What then is man? To be sure he is a special, glorious creation, made in the very image of God— with the potential of living for eternity in God's kingdom. Certainly, there is a dimension of his being that separates him from animals - it is a spiritual dimension, a capacity to understand spiritual, eternal, godly things. Several passages of the Bible indicate what might be called a "spirit in man"— a spiritual ingredient that makes a man human, that turns an animal brain into a human mind, that gives him the capacity to reason and plan and to consider spiritual questions. Paul refers to a "man's spirit" in 1Corinthians 2:1 1. Solomon, in Ecclesiastes, wrote

"...the spirit returns to God who gave it" (Ecclesiastes 12:7).

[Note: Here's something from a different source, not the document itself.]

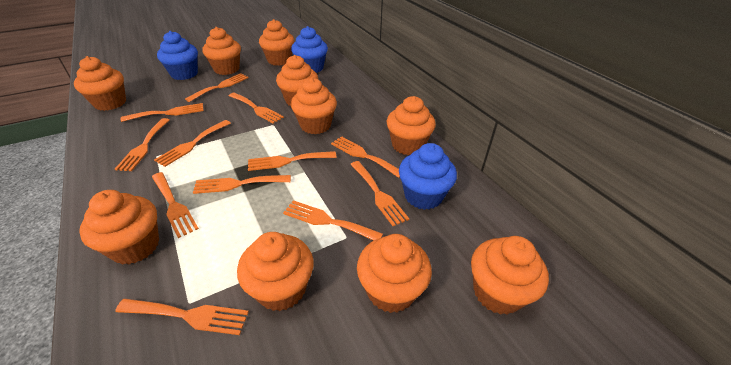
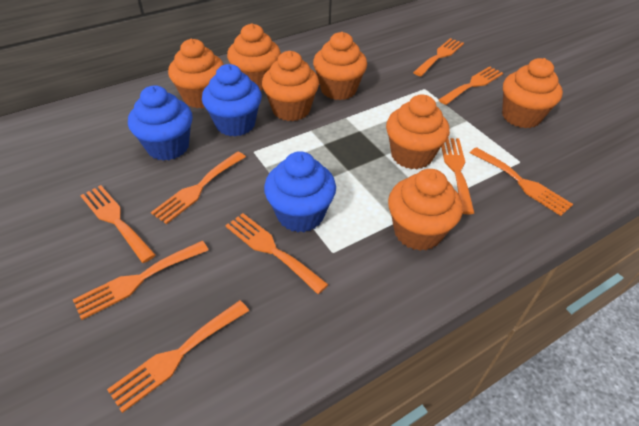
orange cupcake: 10 -> 7
orange fork: 12 -> 9

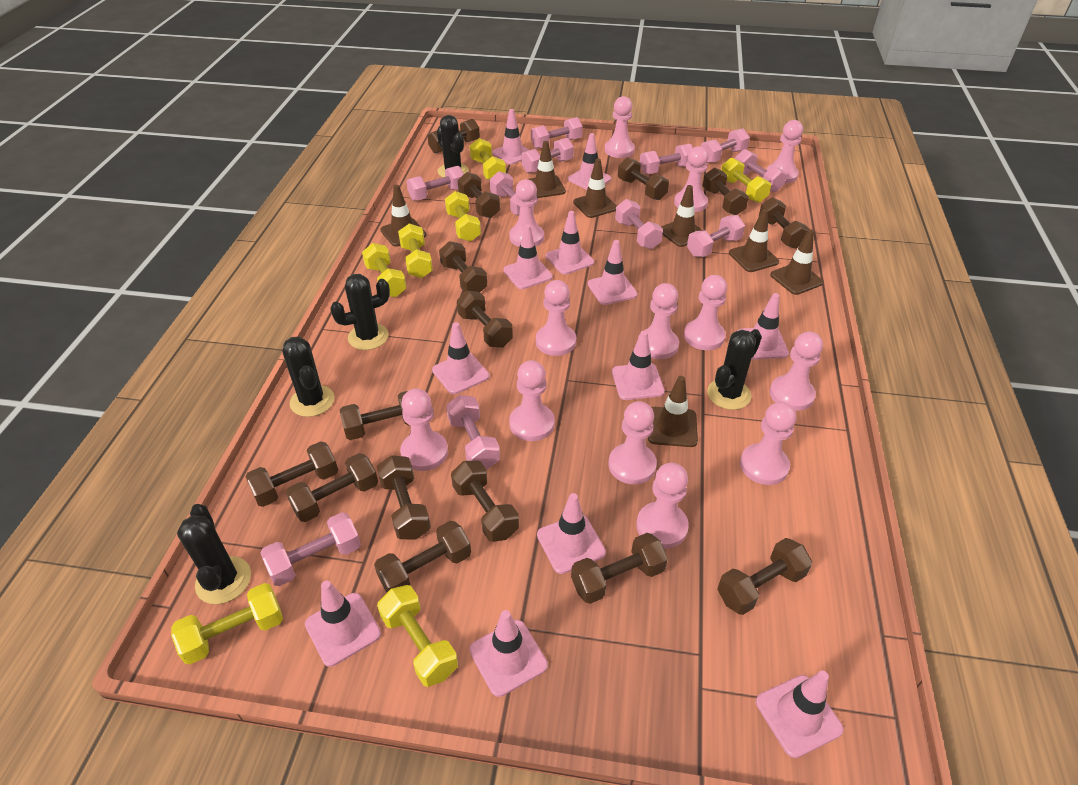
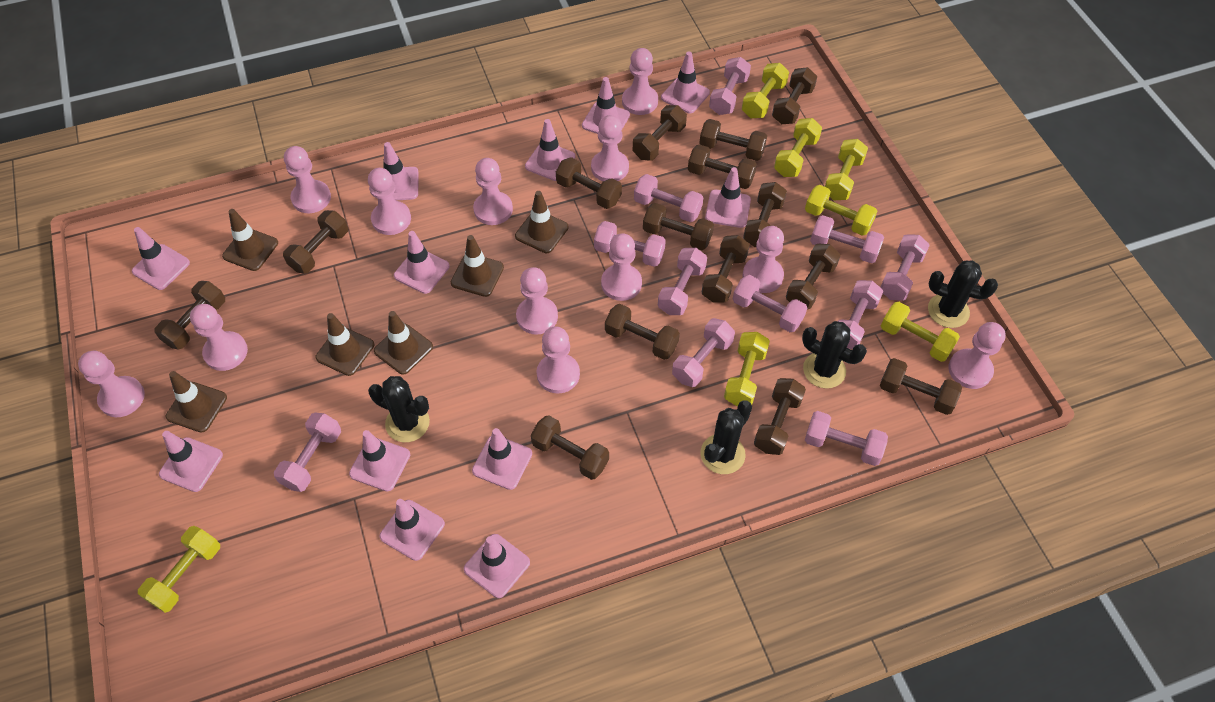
black cactus: 5 -> 4
brown traffic cone: 7 -> 6
pink pawn: 13 -> 12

Perhaps this "spirit in man" is what the Holy Spirit unites with when a person experiences conversion.

On the other hand, these passages are far from definitive. It's possible Paul was simply referring to "a person's very self, or ego" (Bauer, Arndt, Gingrich, under pneuma); and Solomon could have been referring to a man's breath. But if there is a spiritual essence in man, and I believe there is, it is not conscious apart from the body. It is not an immortal soul. And regardless of whether a person is a Christian or not, his "spiritual essence" returns to God at death - perhaps waiting like a computer record to be plugged back into a conscious body at the resurrection - thus preserving the personality and character of the individual.

The important fact is that, although man does not possess an immortal soul, he can receive eternal life through accepting Jesus Christ as Lord and Savior. Then he enters the heavenly kingdom of God and receives the promise of eternal life - which will be given when Jesus returns to this earth as King, of kings and Lord of lords.